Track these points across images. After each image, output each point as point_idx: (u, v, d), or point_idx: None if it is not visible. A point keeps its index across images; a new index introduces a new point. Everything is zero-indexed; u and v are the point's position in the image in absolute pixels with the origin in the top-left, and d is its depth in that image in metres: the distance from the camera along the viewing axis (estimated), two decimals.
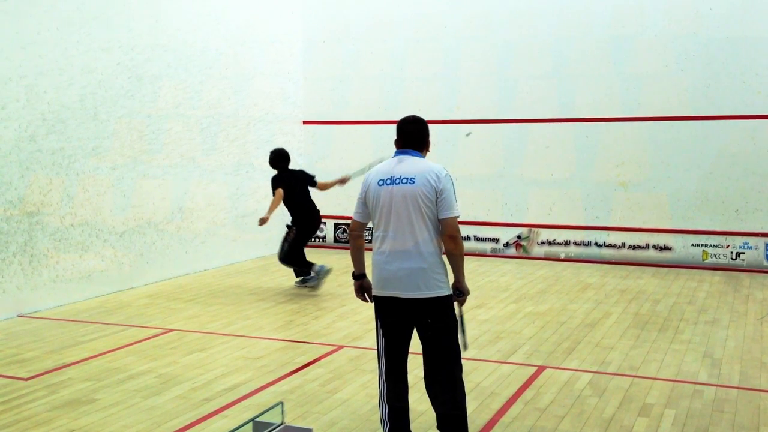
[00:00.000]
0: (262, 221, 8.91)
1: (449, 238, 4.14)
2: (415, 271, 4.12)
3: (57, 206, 8.42)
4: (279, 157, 9.34)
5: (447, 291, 4.20)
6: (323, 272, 9.27)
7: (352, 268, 4.56)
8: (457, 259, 4.21)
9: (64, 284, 8.52)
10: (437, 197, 4.10)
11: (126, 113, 9.35)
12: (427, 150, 4.38)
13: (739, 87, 10.61)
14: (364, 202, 4.32)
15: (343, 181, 9.48)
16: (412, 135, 4.29)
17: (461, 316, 4.36)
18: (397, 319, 4.25)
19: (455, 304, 4.30)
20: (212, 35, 10.87)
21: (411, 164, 4.21)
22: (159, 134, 9.88)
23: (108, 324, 7.63)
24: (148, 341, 7.00)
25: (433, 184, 4.11)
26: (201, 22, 10.66)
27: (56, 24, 8.40)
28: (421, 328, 4.24)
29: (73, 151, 8.60)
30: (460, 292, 4.33)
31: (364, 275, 4.49)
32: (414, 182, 4.12)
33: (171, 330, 7.40)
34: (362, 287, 4.49)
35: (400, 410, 4.32)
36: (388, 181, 4.19)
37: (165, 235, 10.02)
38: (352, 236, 4.49)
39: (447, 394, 4.23)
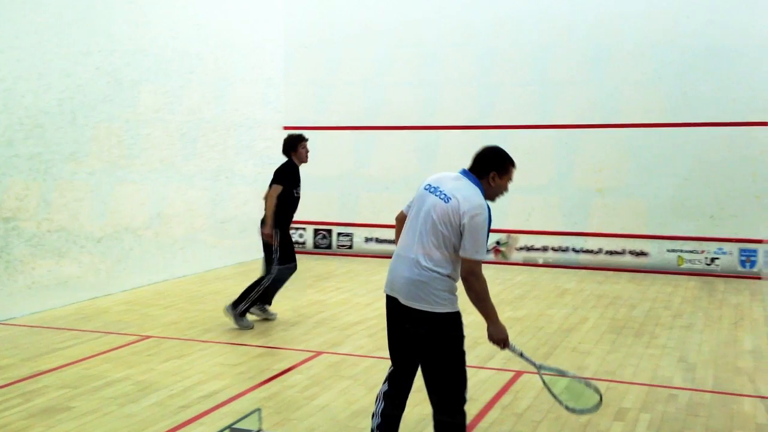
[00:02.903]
0: (268, 236, 7.67)
1: (463, 279, 4.04)
2: (413, 282, 4.06)
3: (34, 212, 8.36)
4: (293, 143, 7.81)
5: (447, 309, 4.04)
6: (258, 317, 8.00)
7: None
8: (474, 303, 4.08)
9: (41, 291, 8.45)
10: (460, 230, 3.99)
11: (105, 118, 9.30)
12: (490, 183, 4.16)
13: (715, 95, 10.74)
14: (414, 199, 4.30)
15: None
16: (477, 160, 4.21)
17: (521, 353, 4.21)
18: (397, 322, 4.23)
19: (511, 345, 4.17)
20: (193, 40, 10.84)
21: (459, 186, 4.10)
22: (138, 139, 9.84)
23: (84, 331, 7.58)
24: (125, 348, 6.97)
25: (460, 214, 3.97)
26: (181, 26, 10.64)
27: (35, 28, 8.36)
28: (415, 338, 4.20)
29: (50, 156, 8.54)
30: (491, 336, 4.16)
31: None
32: (448, 202, 4.03)
33: (148, 337, 7.37)
34: None
35: (391, 417, 4.30)
36: (432, 189, 4.14)
37: (143, 240, 9.97)
38: (396, 225, 4.45)
39: (435, 406, 4.21)
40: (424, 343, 4.11)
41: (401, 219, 4.38)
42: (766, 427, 5.05)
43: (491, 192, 4.18)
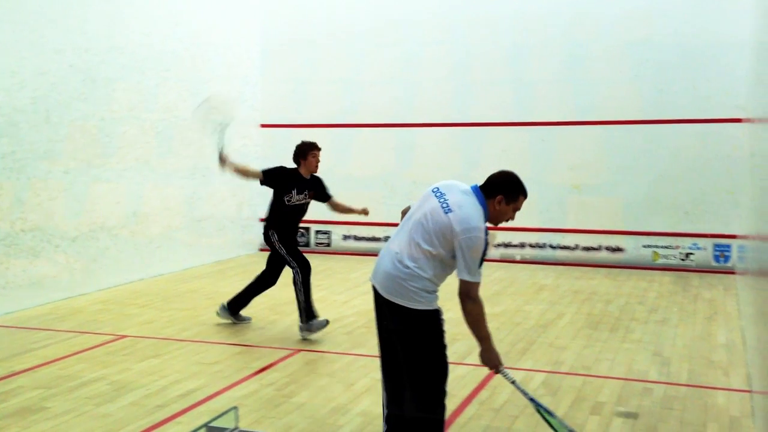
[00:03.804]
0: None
1: (460, 299, 4.00)
2: (392, 277, 4.06)
3: (7, 211, 8.27)
4: (303, 151, 7.50)
5: (423, 306, 4.01)
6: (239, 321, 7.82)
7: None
8: (469, 325, 4.03)
9: (15, 291, 8.35)
10: (452, 246, 3.94)
11: (79, 116, 9.22)
12: (495, 206, 4.10)
13: (689, 92, 10.86)
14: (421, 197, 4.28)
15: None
16: (490, 181, 4.18)
17: (513, 381, 4.21)
18: (380, 312, 4.22)
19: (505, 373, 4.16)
20: (169, 37, 10.78)
21: (464, 201, 4.05)
22: (113, 137, 9.77)
23: (59, 331, 7.51)
24: (100, 348, 6.91)
25: (456, 231, 3.92)
26: (157, 24, 10.57)
27: (8, 26, 8.26)
28: (393, 331, 4.22)
29: (24, 155, 8.45)
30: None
31: None
32: (447, 213, 3.99)
33: (124, 336, 7.32)
34: None
35: (385, 415, 4.30)
36: (438, 194, 4.11)
37: (119, 240, 9.90)
38: (401, 218, 4.41)
39: (407, 400, 4.23)
40: (401, 338, 4.13)
41: (405, 212, 4.38)
42: (740, 420, 5.11)
43: (495, 215, 4.13)
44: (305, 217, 7.74)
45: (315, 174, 7.51)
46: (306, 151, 7.44)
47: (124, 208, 10.02)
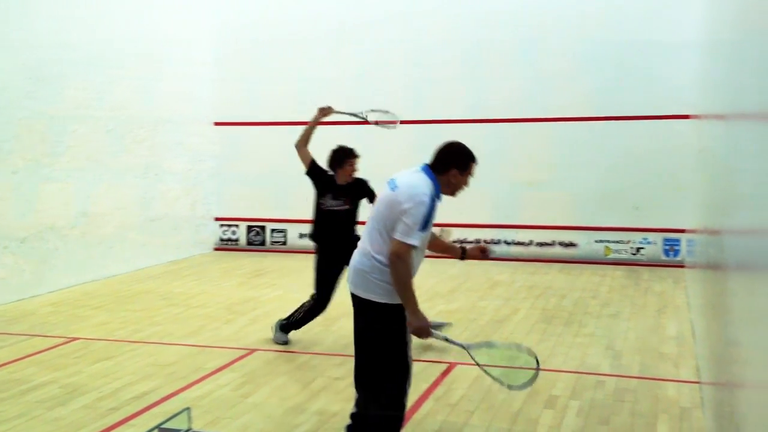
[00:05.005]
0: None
1: (389, 260, 3.97)
2: (357, 270, 4.12)
3: None
4: (339, 158, 6.90)
5: (385, 299, 4.02)
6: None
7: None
8: (395, 286, 3.98)
9: None
10: (399, 215, 3.95)
11: (27, 114, 9.02)
12: (450, 179, 4.16)
13: (641, 88, 11.04)
14: None
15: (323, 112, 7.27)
16: (438, 156, 4.21)
17: (446, 338, 4.18)
18: (354, 314, 4.23)
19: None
20: (119, 34, 10.59)
21: (410, 175, 4.11)
22: (62, 136, 9.58)
23: (9, 334, 7.35)
24: (51, 350, 6.78)
25: (401, 201, 3.96)
26: (106, 20, 10.38)
27: None
28: (356, 325, 4.22)
29: None
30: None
31: None
32: (395, 190, 4.04)
33: (76, 338, 7.19)
34: None
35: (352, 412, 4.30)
36: (390, 183, 4.15)
37: (69, 240, 9.71)
38: None
39: (361, 396, 4.24)
40: (364, 334, 4.14)
41: None
42: (690, 411, 5.22)
43: (452, 187, 4.20)
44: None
45: (358, 177, 6.90)
46: (342, 160, 6.82)
47: (75, 208, 9.83)
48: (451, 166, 4.17)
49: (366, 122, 7.25)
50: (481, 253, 4.79)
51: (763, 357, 2.46)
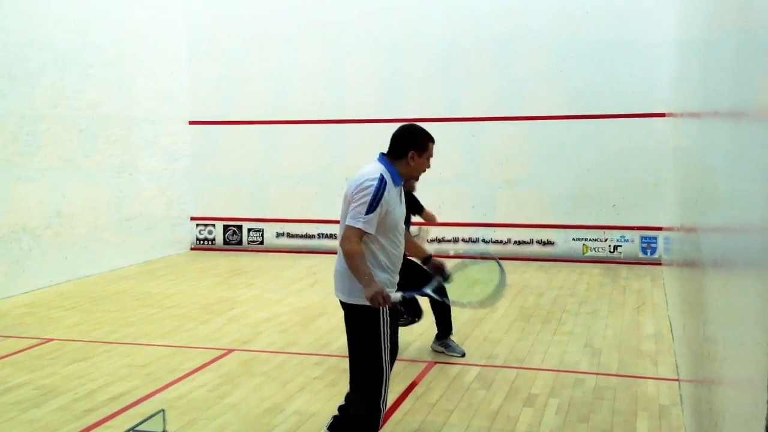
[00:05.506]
0: None
1: (340, 244, 3.94)
2: (336, 272, 4.08)
3: None
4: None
5: (361, 301, 3.92)
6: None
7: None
8: (349, 268, 3.91)
9: None
10: (351, 204, 3.92)
11: None
12: (409, 163, 4.10)
13: (615, 87, 11.10)
14: None
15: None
16: (394, 141, 4.16)
17: (403, 295, 4.02)
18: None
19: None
20: (92, 32, 10.46)
21: (365, 169, 4.05)
22: (34, 135, 9.44)
23: None
24: (25, 352, 6.67)
25: (351, 190, 3.93)
26: (79, 18, 10.24)
27: None
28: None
29: None
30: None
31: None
32: (348, 184, 4.03)
33: (50, 340, 7.08)
34: None
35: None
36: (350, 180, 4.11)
37: (42, 241, 9.57)
38: None
39: (352, 395, 4.23)
40: (347, 334, 4.13)
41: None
42: (669, 408, 5.24)
43: (412, 171, 4.16)
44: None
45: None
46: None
47: (47, 208, 9.70)
48: (408, 148, 4.12)
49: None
50: (438, 271, 4.52)
51: (740, 354, 2.45)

-- Aim of the exercise --
Before copying, set the pictures aside; then give the records again exactly.

-- Task output --
Track these points across images. After each image, output each point as point_idx: (u, v, d), or point_idx: None if it is not visible. A point keeps its index across images; a new index introduces a new point. Everything is zero-indexed; u and v are the point's position in the image in absolute pixels with the origin in the top-left, and d is its depth in that image in metres: the distance from the camera along the viewing axis (estimated), two decimals.
[00:00.000]
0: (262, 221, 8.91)
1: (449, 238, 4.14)
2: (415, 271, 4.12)
3: (57, 206, 8.42)
4: (279, 157, 9.34)
5: (447, 291, 4.20)
6: (323, 272, 9.27)
7: (352, 268, 4.56)
8: (457, 259, 4.21)
9: (64, 284, 8.52)
10: (437, 197, 4.10)
11: (126, 113, 9.35)
12: (427, 150, 4.38)
13: (739, 87, 10.61)
14: (364, 202, 4.32)
15: (343, 181, 9.48)
16: (412, 135, 4.29)
17: (461, 316, 4.36)
18: (397, 319, 4.25)
19: (455, 304, 4.30)
20: (212, 35, 10.87)
21: (411, 164, 4.21)
22: (159, 134, 9.88)
23: (108, 324, 7.63)
24: (148, 341, 7.00)
25: (433, 184, 4.11)
26: (201, 22, 10.66)
27: (56, 24, 8.40)
28: (421, 328, 4.24)
29: (73, 151, 8.60)
30: (460, 292, 4.33)
31: (364, 275, 4.49)
32: (414, 182, 4.12)
33: (171, 330, 7.40)
34: (362, 287, 4.49)
35: (400, 410, 4.32)
36: (388, 181, 4.19)
37: (165, 235, 10.02)
38: (352, 236, 4.49)
39: (447, 394, 4.23)
[00:02.903]
0: (268, 236, 7.67)
1: (463, 279, 4.04)
2: (413, 282, 4.06)
3: (34, 212, 8.36)
4: (293, 143, 7.81)
5: (447, 309, 4.04)
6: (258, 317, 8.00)
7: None
8: (474, 303, 4.08)
9: (41, 291, 8.45)
10: (460, 230, 3.99)
11: (105, 118, 9.30)
12: (490, 183, 4.16)
13: (715, 95, 10.74)
14: (414, 199, 4.30)
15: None
16: (477, 160, 4.21)
17: (521, 353, 4.21)
18: (397, 322, 4.23)
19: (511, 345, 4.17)
20: (193, 40, 10.84)
21: (459, 186, 4.10)
22: (138, 139, 9.84)
23: (84, 331, 7.58)
24: (125, 348, 6.97)
25: (460, 214, 3.97)
26: (181, 26, 10.64)
27: (35, 28, 8.36)
28: (415, 338, 4.20)
29: (50, 156, 8.54)
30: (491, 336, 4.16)
31: None
32: (448, 202, 4.03)
33: (148, 337, 7.37)
34: None
35: (391, 417, 4.30)
36: (432, 189, 4.14)
37: (143, 240, 9.97)
38: (396, 225, 4.45)
39: (435, 406, 4.21)
40: (424, 343, 4.11)
41: (401, 219, 4.38)
42: (766, 427, 5.05)
43: (491, 192, 4.18)
[00:03.804]
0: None
1: (460, 299, 4.00)
2: (392, 277, 4.06)
3: (7, 211, 8.27)
4: (303, 151, 7.50)
5: (423, 306, 4.01)
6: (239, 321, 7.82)
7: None
8: (469, 325, 4.03)
9: (15, 291, 8.35)
10: (452, 246, 3.94)
11: (79, 116, 9.22)
12: (495, 206, 4.10)
13: (689, 92, 10.86)
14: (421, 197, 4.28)
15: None
16: (490, 181, 4.18)
17: (513, 381, 4.21)
18: (380, 312, 4.22)
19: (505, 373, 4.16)
20: (169, 37, 10.78)
21: (464, 201, 4.05)
22: (113, 137, 9.77)
23: (59, 331, 7.51)
24: (100, 348, 6.91)
25: (456, 231, 3.92)
26: (157, 24, 10.57)
27: (8, 26, 8.26)
28: (393, 331, 4.22)
29: (24, 155, 8.45)
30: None
31: None
32: (447, 213, 3.99)
33: (124, 336, 7.32)
34: None
35: (385, 415, 4.30)
36: (438, 194, 4.11)
37: (119, 240, 9.90)
38: (401, 218, 4.41)
39: (407, 400, 4.23)
40: (401, 338, 4.13)
41: (405, 212, 4.38)
42: (740, 420, 5.11)
43: (495, 215, 4.13)
44: (305, 217, 7.74)
45: (315, 174, 7.51)
46: (306, 151, 7.44)
47: (124, 208, 10.02)
[00:05.005]
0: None
1: (389, 260, 3.97)
2: (357, 270, 4.12)
3: None
4: (339, 158, 6.90)
5: (385, 299, 4.02)
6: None
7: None
8: (395, 286, 3.98)
9: None
10: (399, 215, 3.95)
11: (27, 114, 9.02)
12: (450, 179, 4.16)
13: (641, 88, 11.04)
14: None
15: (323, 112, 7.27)
16: (438, 156, 4.21)
17: (446, 338, 4.18)
18: (354, 314, 4.23)
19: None
20: (119, 34, 10.59)
21: (410, 175, 4.11)
22: (62, 136, 9.58)
23: (9, 334, 7.35)
24: (51, 350, 6.78)
25: (401, 201, 3.96)
26: (106, 20, 10.38)
27: None
28: (356, 325, 4.22)
29: None
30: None
31: None
32: (395, 190, 4.04)
33: (76, 338, 7.19)
34: None
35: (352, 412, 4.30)
36: (390, 183, 4.15)
37: (69, 240, 9.71)
38: None
39: (361, 396, 4.24)
40: (364, 334, 4.14)
41: None
42: (690, 411, 5.22)
43: (452, 187, 4.20)
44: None
45: (358, 177, 6.90)
46: (342, 160, 6.82)
47: (75, 208, 9.83)
48: (451, 166, 4.17)
49: (366, 122, 7.25)
50: (481, 253, 4.79)
51: (763, 357, 2.46)
[00:05.506]
0: None
1: (340, 244, 3.94)
2: (336, 272, 4.08)
3: None
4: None
5: (361, 301, 3.92)
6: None
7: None
8: (349, 268, 3.91)
9: None
10: (351, 204, 3.92)
11: None
12: (409, 163, 4.10)
13: (615, 87, 11.10)
14: None
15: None
16: (394, 141, 4.16)
17: (403, 295, 4.02)
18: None
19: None
20: (92, 32, 10.46)
21: (365, 169, 4.05)
22: (34, 135, 9.44)
23: None
24: (25, 352, 6.67)
25: (351, 190, 3.93)
26: (79, 18, 10.24)
27: None
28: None
29: None
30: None
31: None
32: (348, 184, 4.03)
33: (50, 340, 7.08)
34: None
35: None
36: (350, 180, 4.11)
37: (42, 241, 9.57)
38: None
39: (352, 395, 4.23)
40: (347, 334, 4.13)
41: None
42: (669, 408, 5.24)
43: (412, 171, 4.16)
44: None
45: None
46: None
47: (47, 208, 9.70)
48: (408, 148, 4.12)
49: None
50: (438, 271, 4.52)
51: (740, 354, 2.45)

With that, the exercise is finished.